The p53 protein protects our cells from cancer and is an interesting target for cancer treatments. The problem is, however, that it breaks down rapidly in the cell. Researchers at Karolinska Institutet in Sweden have now found an unusual way of stabilizing the protein and making it more potent. By adding a spider silk protein to p53, they show that it is possible to create a protein that is more stable and capable of killing cancer cells.
The study is published in the journal Structure. P53 plays a key role in the body's defense against cancer, in part by discovering and preventing genetic mutations that can lead to cancer. If a cell is lacking functional p53, it quickly becomes a cancer cell that starts to divide uncontrollably.
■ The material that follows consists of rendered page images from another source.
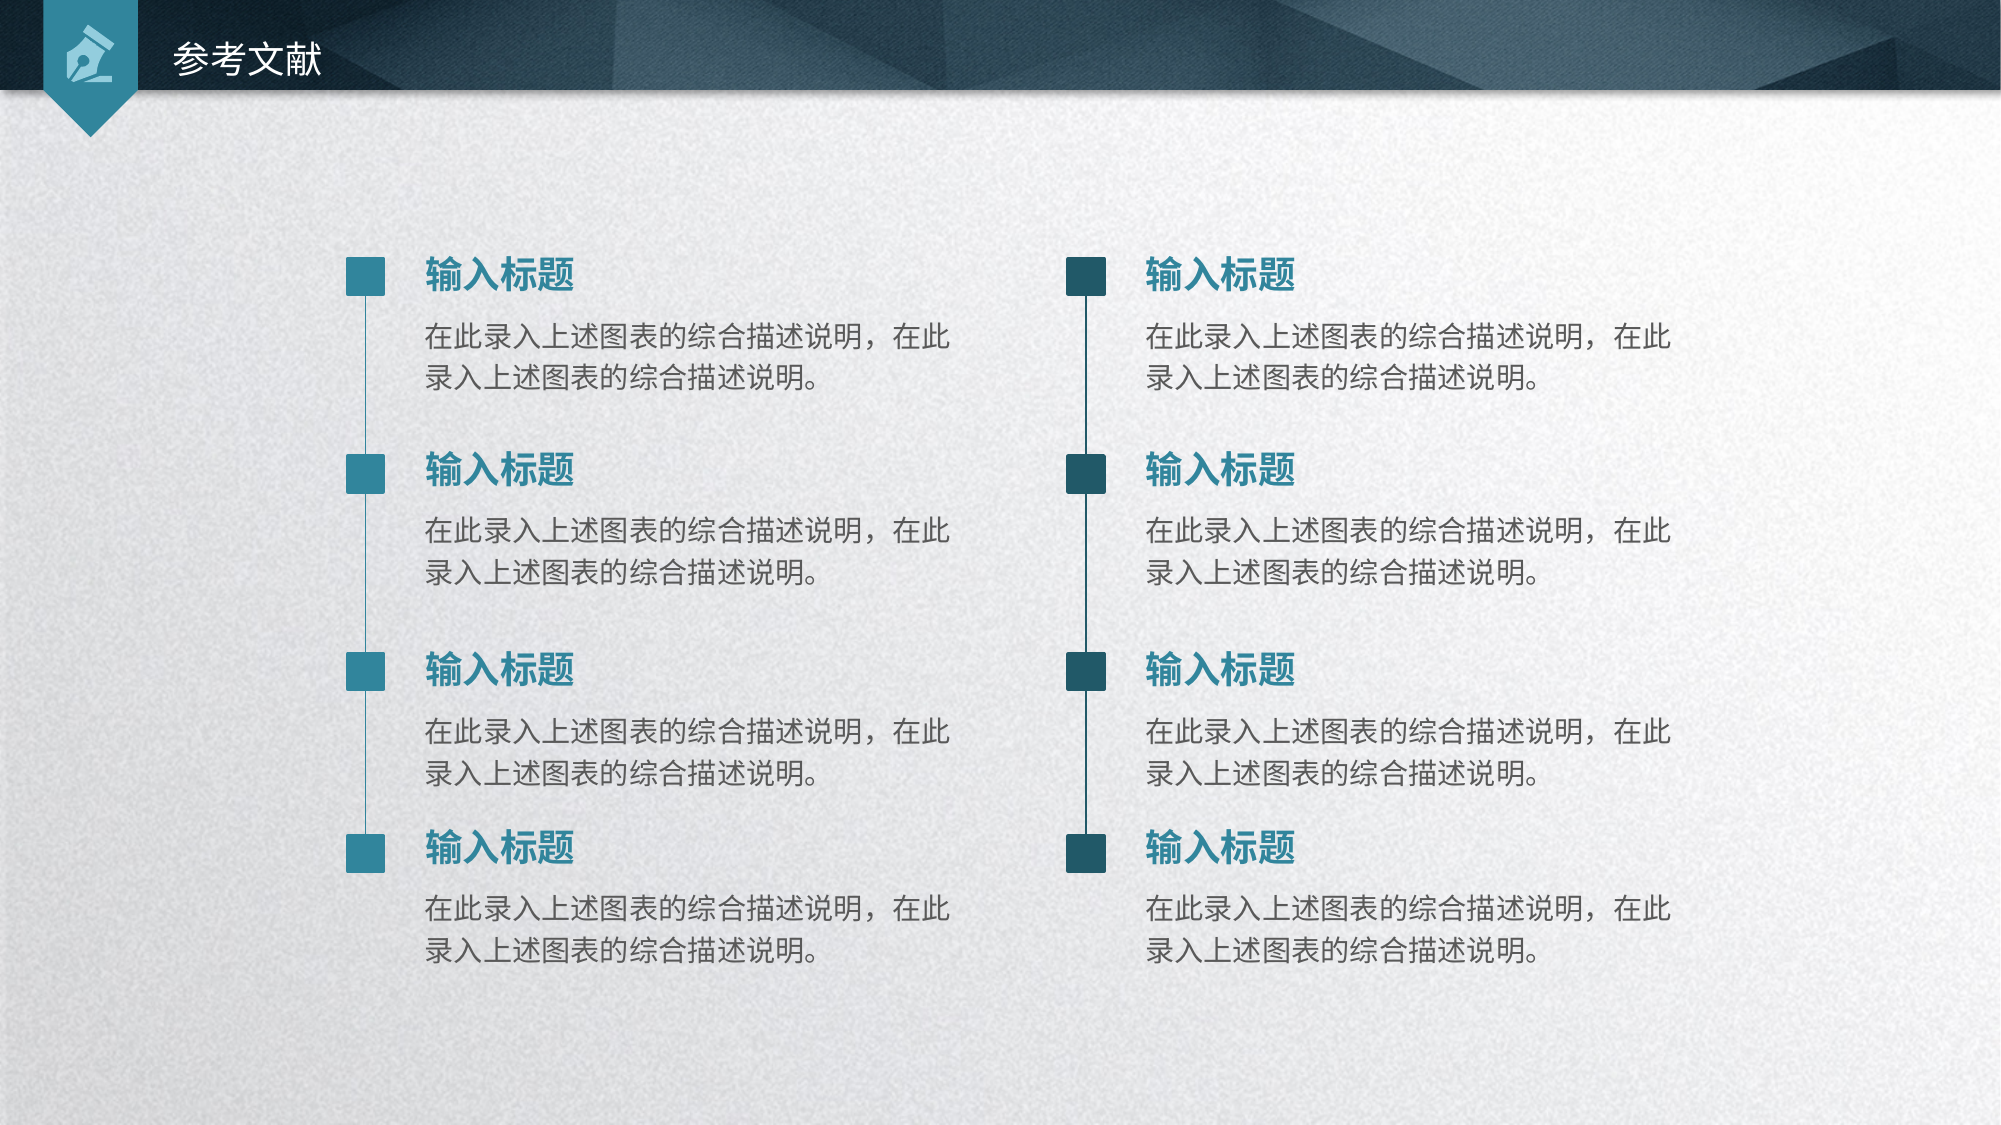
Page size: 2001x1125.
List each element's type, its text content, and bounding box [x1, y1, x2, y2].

text_box 参考文献 [161, 30, 469, 88]
text_box 在此录入上述图表的综合描述说明，在此录入上述图表的综合描述说明。 [1130, 497, 1698, 597]
text_box 输入标题 [1130, 638, 1312, 698]
text_box 输入标题 [410, 243, 591, 303]
text_box [1066, 652, 1106, 691]
text_box 在此录入上述图表的综合描述说明，在此录入上述图表的综合描述说明。 [1130, 303, 1698, 403]
text_box [140, 0, 2001, 92]
text_box [346, 652, 385, 691]
text_box 在此录入上述图表的综合描述说明，在此录入上述图表的综合描述说明。 [409, 303, 977, 403]
text_box [346, 834, 385, 873]
text_box 在此录入上述图表的综合描述说明，在此录入上述图表的综合描述说明。 [409, 497, 977, 597]
text_box 输入标题 [410, 638, 591, 698]
text_box [346, 454, 385, 494]
text_box 在此录入上述图表的综合描述说明，在此录入上述图表的综合描述说明。 [409, 698, 977, 798]
text_box 输入标题 [1130, 438, 1312, 497]
text_box [0, 0, 41, 92]
text_box [1066, 454, 1106, 494]
text_box 输入标题 [410, 438, 591, 497]
text_box [1066, 257, 1106, 296]
text_box 在此录入上述图表的综合描述说明，在此录入上述图表的综合描述说明。 [1130, 875, 1698, 975]
text_box 输入标题 [1130, 243, 1312, 303]
picture [0, 92, 2001, 1125]
text_box 在此录入上述图表的综合描述说明，在此录入上述图表的综合描述说明。 [1130, 698, 1698, 798]
text_box 在此录入上述图表的综合描述说明，在此录入上述图表的综合描述说明。 [409, 875, 977, 975]
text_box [43, 0, 139, 138]
text_box [1066, 834, 1106, 873]
text_box 输入标题 [1130, 816, 1312, 875]
text_box [346, 257, 385, 296]
text_box 输入标题 [410, 816, 591, 875]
Researchers around the world are therefore trying to develop cancer treatments that in some way target p53.
"The problem is that cells only make small amounts of p53 and then quickly break it down as it is a very large and disordered protein. We've been inspired by how nature creates stable proteins and have used spider silk protein to stabilize p53. Spider silk consists of long chains of highly stable proteins and is one of nature's strongest polymers,” says Michael Landreh, researcher at the Department of Microbiology, Tumor and Cell Biology, Karolinska Institutet.
During the study, the researchers attached a small section of a synthetic spider silk protein onto the human p53 protein. When they then introduced it into cells, they found that the cells started to produce it in large quantities.
The new protein also proved to be more stable than ordinary p53 and capable of killing cancer cells. Using electron microscopy, computer simulations, and mass spectrometry, they were able to show that the likely reason for this was the way the spider silk part managed to give structure to p53's disordered sections.